Pourquoi la Banque centrale européenne conseille de garder 70 à 100 euros d'argent liquide chez soi

Par La Rédaction - Mis à jour le

Entre guerre, pandémies et menaces de cyberattaques, la Banque centrale européenne recommande désormais à chaque citoyen de garder entre 70 et 100 euros en liquide chez soi. Un geste simple, mais lourd de sens.

Pourquoi la Banque centrale européenne conseille de garder 70 à 100 euros d’argent liquide chez soi

C’est une note pour le moins inhabituelle de la part de la Banque centrale européenne. Le 24 septembre 2025, l’institution monétaire a publié un document intitulé « Gardez votre calme et emportez de l’argent liquide », dans lequel elle conseille aux citoyens européens de conserver une réserve d’espèces chez eux. Loin d’un appel à la panique, cette préconisation se veut pragmatique : selon la BCE, il faudrait disposer de 70 à 100 euros en billets ou pièces, par personne, afin de pouvoir tenir environ 72 heures en cas de crise majeure.
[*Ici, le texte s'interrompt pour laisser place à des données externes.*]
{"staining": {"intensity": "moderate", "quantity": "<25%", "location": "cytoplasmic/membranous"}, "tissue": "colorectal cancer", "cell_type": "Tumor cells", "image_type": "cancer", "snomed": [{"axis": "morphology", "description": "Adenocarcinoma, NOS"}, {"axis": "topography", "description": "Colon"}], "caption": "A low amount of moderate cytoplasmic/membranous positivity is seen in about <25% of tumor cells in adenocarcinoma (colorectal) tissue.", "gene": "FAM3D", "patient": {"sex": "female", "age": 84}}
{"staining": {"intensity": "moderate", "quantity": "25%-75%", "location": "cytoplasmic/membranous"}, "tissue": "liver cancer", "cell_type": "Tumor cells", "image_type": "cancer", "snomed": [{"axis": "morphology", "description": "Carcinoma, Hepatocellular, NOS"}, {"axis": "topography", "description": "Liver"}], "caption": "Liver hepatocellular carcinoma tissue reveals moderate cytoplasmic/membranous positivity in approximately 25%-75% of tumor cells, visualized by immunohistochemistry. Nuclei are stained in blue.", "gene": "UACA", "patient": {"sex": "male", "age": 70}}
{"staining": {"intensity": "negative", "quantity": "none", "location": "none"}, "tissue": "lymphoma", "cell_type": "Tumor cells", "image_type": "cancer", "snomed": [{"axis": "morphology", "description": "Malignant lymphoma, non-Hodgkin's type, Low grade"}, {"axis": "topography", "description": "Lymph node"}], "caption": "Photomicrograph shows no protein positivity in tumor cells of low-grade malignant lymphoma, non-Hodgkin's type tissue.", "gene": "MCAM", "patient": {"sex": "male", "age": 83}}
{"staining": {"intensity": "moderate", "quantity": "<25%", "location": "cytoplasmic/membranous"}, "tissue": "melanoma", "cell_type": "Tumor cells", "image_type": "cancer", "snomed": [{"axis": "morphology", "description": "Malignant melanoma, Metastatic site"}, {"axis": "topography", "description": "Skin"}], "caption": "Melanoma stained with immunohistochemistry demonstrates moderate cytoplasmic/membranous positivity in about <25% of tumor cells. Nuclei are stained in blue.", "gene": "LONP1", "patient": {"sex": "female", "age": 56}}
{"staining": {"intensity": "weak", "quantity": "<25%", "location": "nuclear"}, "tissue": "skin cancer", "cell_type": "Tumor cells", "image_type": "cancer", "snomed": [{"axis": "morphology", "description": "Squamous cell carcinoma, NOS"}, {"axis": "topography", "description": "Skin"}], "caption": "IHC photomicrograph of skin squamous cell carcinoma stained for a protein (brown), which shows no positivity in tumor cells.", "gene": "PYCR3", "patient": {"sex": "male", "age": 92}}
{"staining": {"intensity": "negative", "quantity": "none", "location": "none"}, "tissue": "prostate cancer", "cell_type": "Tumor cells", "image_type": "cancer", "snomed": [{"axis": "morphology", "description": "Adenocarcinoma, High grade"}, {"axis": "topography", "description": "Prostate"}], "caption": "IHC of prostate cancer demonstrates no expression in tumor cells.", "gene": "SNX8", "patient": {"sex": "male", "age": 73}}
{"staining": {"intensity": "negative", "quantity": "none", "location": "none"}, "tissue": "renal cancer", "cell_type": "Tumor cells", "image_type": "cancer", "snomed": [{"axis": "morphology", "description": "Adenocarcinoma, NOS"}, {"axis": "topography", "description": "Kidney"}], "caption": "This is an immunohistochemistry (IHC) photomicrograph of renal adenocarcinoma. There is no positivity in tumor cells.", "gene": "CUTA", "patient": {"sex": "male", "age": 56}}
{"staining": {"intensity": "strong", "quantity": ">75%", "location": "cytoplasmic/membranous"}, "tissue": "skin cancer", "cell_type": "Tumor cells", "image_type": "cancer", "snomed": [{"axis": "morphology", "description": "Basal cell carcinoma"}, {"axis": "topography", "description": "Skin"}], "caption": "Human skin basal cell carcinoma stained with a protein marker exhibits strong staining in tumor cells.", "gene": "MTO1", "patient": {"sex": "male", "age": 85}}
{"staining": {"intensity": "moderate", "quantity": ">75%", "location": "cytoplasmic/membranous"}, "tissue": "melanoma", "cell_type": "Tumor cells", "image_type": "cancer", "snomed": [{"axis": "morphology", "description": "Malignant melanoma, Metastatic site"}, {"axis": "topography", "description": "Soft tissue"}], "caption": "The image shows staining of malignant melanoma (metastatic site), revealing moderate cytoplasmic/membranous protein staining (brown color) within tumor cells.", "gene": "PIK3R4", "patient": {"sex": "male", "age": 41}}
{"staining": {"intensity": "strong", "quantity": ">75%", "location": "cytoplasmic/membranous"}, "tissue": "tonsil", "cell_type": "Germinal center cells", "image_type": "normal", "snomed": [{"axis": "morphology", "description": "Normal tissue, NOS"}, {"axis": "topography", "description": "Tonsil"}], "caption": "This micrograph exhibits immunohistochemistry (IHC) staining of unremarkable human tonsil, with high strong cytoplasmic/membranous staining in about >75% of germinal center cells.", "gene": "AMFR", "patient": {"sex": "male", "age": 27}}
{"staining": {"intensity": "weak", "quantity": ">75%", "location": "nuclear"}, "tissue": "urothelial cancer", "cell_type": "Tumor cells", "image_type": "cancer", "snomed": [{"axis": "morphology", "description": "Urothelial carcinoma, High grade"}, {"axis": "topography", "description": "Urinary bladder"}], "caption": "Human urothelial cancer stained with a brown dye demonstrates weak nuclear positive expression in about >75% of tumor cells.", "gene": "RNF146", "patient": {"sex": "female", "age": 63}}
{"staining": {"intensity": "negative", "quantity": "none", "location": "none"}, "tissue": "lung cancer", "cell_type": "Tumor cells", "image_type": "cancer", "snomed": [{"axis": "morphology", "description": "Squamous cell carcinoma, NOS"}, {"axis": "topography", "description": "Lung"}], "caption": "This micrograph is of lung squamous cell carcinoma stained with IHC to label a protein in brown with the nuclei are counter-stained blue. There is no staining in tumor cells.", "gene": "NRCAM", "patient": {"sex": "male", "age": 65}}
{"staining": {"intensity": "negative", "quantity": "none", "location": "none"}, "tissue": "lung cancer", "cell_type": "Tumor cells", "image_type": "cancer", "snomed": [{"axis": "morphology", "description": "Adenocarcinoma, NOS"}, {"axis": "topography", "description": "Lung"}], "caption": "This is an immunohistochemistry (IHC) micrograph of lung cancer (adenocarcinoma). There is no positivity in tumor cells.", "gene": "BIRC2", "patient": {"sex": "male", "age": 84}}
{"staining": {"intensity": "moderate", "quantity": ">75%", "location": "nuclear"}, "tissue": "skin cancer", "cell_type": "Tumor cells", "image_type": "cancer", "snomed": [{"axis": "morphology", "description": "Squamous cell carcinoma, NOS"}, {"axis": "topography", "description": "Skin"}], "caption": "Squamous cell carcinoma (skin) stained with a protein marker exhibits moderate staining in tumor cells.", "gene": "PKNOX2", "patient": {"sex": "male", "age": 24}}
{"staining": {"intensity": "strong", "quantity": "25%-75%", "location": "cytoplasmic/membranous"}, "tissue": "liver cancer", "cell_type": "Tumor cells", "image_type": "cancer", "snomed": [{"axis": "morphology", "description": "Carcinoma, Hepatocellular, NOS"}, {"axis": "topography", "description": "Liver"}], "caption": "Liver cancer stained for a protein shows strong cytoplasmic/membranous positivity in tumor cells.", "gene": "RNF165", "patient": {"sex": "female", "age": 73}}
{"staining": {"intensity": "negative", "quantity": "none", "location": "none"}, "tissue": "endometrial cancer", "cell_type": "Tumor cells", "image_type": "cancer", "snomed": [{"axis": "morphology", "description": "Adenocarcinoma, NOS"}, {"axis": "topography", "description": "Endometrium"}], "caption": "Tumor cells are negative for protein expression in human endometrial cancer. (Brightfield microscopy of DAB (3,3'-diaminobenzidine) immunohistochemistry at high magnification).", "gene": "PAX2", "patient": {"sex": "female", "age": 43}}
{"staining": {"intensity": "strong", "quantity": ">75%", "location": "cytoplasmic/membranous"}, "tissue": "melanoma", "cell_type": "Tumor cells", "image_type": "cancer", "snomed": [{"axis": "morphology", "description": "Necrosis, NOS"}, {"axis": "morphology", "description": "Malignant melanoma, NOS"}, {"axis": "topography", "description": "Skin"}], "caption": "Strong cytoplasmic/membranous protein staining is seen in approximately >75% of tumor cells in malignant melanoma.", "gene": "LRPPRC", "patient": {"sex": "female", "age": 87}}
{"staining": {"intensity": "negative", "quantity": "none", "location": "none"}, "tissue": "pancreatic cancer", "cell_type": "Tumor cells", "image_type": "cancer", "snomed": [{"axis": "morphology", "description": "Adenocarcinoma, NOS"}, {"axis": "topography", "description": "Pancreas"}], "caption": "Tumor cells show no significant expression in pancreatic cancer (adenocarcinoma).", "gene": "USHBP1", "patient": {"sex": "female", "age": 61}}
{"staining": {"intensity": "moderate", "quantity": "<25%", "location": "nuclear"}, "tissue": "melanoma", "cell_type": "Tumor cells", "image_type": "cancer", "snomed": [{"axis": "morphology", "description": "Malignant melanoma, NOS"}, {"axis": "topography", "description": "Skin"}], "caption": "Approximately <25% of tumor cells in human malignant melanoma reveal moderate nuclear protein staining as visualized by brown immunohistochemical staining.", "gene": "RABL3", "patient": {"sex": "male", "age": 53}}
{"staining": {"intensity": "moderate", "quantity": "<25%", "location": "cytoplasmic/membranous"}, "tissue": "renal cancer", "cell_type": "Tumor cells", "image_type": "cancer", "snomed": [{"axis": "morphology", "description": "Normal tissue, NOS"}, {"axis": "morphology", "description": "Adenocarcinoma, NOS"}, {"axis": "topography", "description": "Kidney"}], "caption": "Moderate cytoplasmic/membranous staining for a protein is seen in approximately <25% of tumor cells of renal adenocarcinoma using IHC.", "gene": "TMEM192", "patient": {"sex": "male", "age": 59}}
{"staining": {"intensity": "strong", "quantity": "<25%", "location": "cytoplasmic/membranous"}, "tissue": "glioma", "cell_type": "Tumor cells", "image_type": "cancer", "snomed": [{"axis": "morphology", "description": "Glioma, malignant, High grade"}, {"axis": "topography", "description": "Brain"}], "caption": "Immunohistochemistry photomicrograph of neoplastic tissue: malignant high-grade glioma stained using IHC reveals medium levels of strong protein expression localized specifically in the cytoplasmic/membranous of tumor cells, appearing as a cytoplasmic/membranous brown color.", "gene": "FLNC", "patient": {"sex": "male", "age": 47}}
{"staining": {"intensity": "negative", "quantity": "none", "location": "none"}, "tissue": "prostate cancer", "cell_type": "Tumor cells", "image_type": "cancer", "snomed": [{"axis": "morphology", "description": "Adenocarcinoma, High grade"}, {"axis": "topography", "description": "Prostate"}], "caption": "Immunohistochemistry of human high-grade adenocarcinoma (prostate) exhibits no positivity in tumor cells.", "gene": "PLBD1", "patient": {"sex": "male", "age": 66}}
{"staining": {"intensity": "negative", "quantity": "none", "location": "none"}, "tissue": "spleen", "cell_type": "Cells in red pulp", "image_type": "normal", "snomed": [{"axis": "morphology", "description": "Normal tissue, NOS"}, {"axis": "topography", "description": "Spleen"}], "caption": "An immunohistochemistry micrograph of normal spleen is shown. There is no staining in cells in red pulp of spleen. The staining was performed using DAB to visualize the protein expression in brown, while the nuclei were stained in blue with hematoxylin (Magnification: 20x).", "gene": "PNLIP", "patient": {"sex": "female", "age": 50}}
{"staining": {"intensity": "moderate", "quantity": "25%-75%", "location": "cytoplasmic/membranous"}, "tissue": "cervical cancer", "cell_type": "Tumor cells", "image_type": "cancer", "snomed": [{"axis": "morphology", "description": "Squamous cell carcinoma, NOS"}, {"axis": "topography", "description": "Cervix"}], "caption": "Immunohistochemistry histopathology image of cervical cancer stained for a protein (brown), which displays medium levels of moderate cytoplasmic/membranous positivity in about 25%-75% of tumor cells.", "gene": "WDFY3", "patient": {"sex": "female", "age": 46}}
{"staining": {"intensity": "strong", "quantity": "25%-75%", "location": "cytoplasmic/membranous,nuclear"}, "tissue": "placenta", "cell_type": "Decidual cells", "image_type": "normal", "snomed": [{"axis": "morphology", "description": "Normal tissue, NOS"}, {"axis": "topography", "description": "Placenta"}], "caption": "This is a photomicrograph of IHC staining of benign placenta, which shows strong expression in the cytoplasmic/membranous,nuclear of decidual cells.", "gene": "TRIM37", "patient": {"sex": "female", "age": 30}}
Ce montant ne sort pas de nulle part. En Finlande, en Autriche et aux Pays-Bas, les autorités nationales recommandent déjà aux ménages de conserver cette somme minimale à domicile. L’objectif : couvrir les besoins essentiels si les services bancaires ou les terminaux de paiement venaient à être indisponibles, comme cela a déjà été observé lors de certaines pannes électriques ou lors de la pandémie.

Un rempart en cas de crise : coupures, attaques ou pandémie

Le message de la BCE est clair : l’argent liquide est un filet de sécurité. Elle le qualifie même de « protection à faible coût contre une instabilité systémique majeure », notamment en cas de coupure d’électricité ou de cyberattaque paralysant les réseaux de paiement. Le précédent est récent : en avril, une partie de la France, de l’Espagne et du Portugal a subi une panne électrique ayant rendu de nombreux distributeurs et terminaux de paiement inopérants.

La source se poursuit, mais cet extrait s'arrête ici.